De decepcionante podemos tildar el tercer álbum de aMute. Y no es que sea un mal disco, se deja escuchar y tiene algún que otro tema pasable, pero después de ‘The Sea Horse Limbo’ (Intr.version, 2006) esperábamos algo más. Nos conformábamos con que estuviera cerca de aquella colisión de electrónica y rock experimental y, porque no, que la superara, pero ‘Infernal Heights For A Drama’ ha tirado por el camino equivocado. Y cada nueva escucha que le des no hará más que confirmarlo.
Jérôme Deuson ha amoldado su propuesta al formato banda y también lo ha hecho su música. Lo que antes era un magnético proyecto personal que cruzaba post-rock, folk, lo-fi rock y electrónica se ha convertido en un encorsetado combo de rock afrancesado (ya saben, la saga Diabologum) que pretende sonar arrollador, dramático, todo intensidad, aunque a duras penas llega a resultar creíble. Sólo en momentos puntuales, cuando olvidan el indie-rock de toques noise e industriosos de postal (a veces los Depeche Mode guitarreros, otras Nine Inch Nails... nada bueno, vamos), golpean con fuerza y logran convencer. Es el caso de la parte final de ‘May Faint’, el esfuerzo por construir un monumento noise-rock a lo Godspeed You! Black Emperor en ‘Enclosed Movements / Inner You’ o el mejor medio tiempo del lote, ‘No Other Man’.

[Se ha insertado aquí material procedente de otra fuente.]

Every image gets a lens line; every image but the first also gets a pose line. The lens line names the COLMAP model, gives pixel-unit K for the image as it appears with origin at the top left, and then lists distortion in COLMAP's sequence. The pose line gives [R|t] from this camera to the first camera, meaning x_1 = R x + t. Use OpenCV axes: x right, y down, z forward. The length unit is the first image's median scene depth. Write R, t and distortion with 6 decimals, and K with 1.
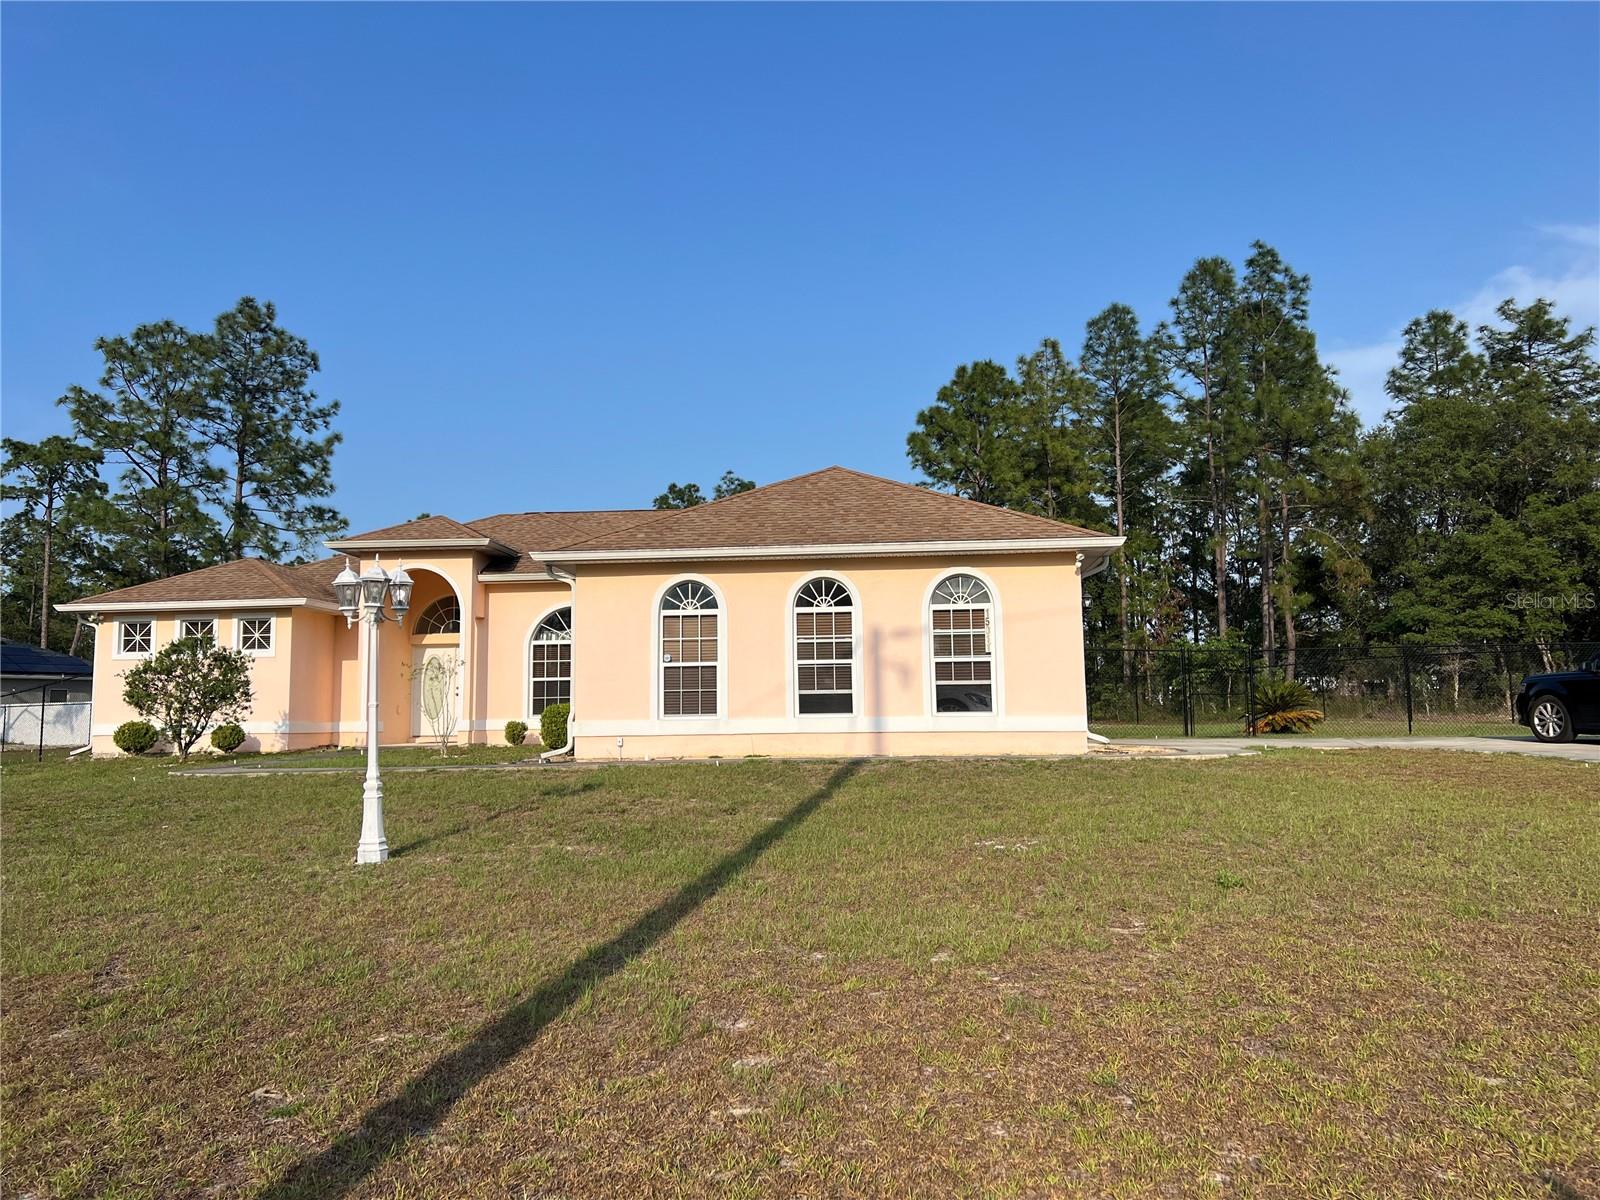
lens RADIAL K [[1194.4, 0, 776.8], [0, 1194.4, 594.4], [0, 0, 1]] dist [0.069071, -0.081398]
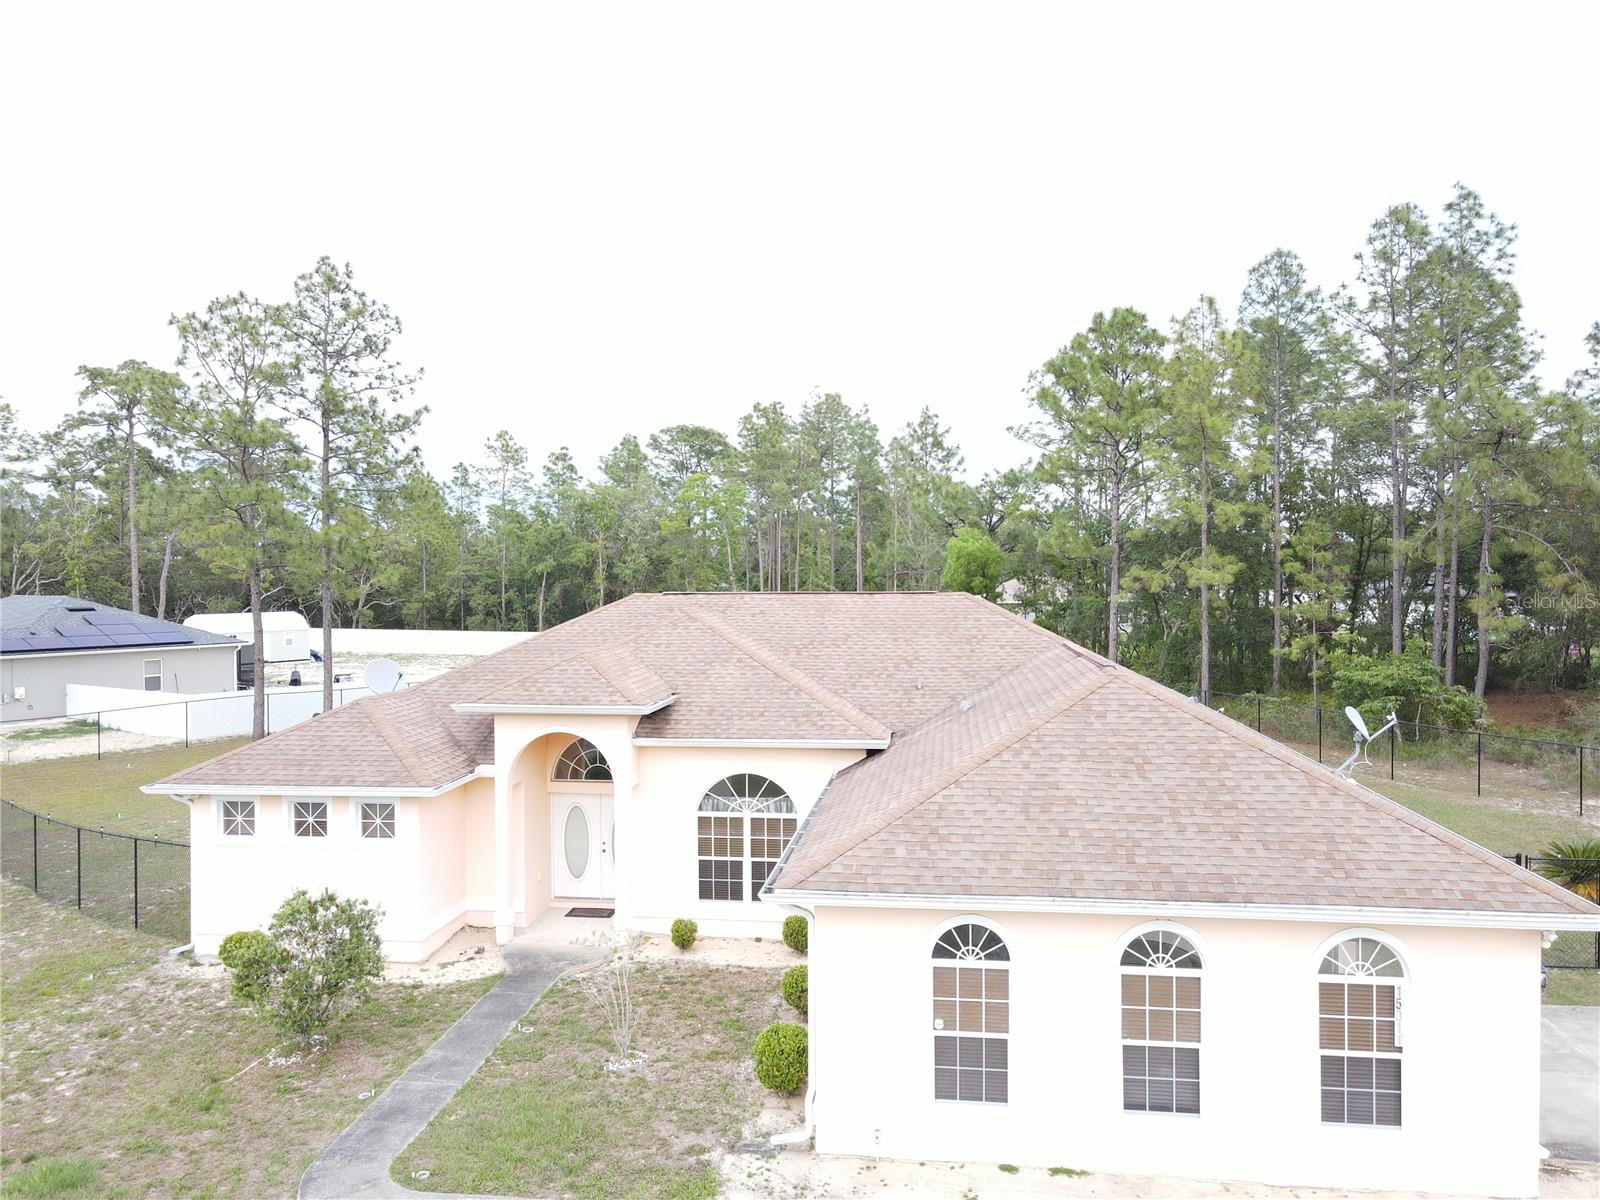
lens RADIAL K [[1174.7, 0, 779.5], [0, 1174.7, 596.5], [0, 0, 1]] dist [0.001454, 0.019122]
pose [[0.999031, 0.007522, -0.043361, -0.063631], [-0.002217, 0.992634, 0.121128, -0.117357], [0.043952, -0.120915, 0.991689, 0.120494]]
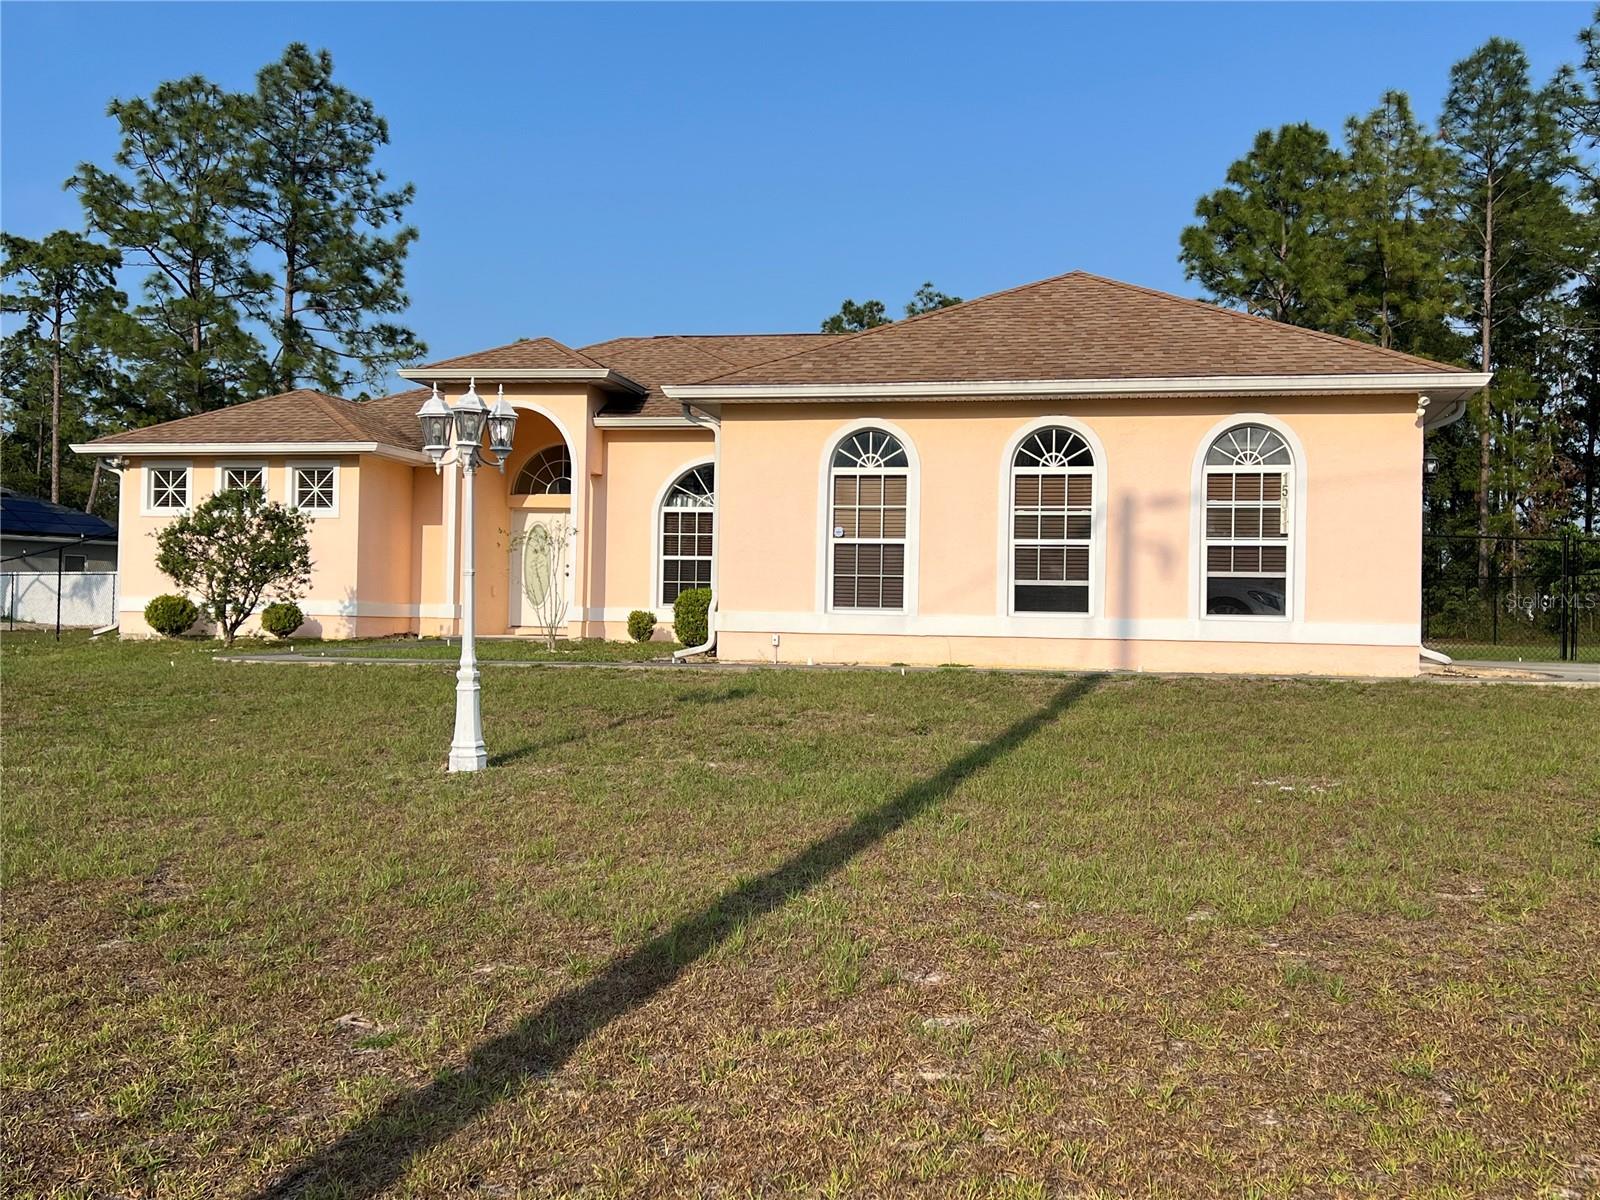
lens RADIAL K [[1605.4, 0, 800.0], [0, 1605.4, 600.0], [0, 0, 1]] dist [0.134750, -0.287197]
pose [[0.993135, 0.029162, -0.113279, -0.000346], [-0.018823, 0.995646, 0.091295, 0.001557], [0.115449, -0.088537, 0.989360, -0.002077]]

Así que ‘Infernal Heights For A Drama’ queda emparejado junto a trabajos como ‘Caesura’ (Helios), ‘Les Ondes Silencieuses’ (Colleen) o ‘Lost And Safe’ (The Books), discos tibios que se diluyen en el tiempo dejando un leve rastro de desilusión. Y es que confiamos en que, tarde o temprano, aMute vuelva por sus fueros.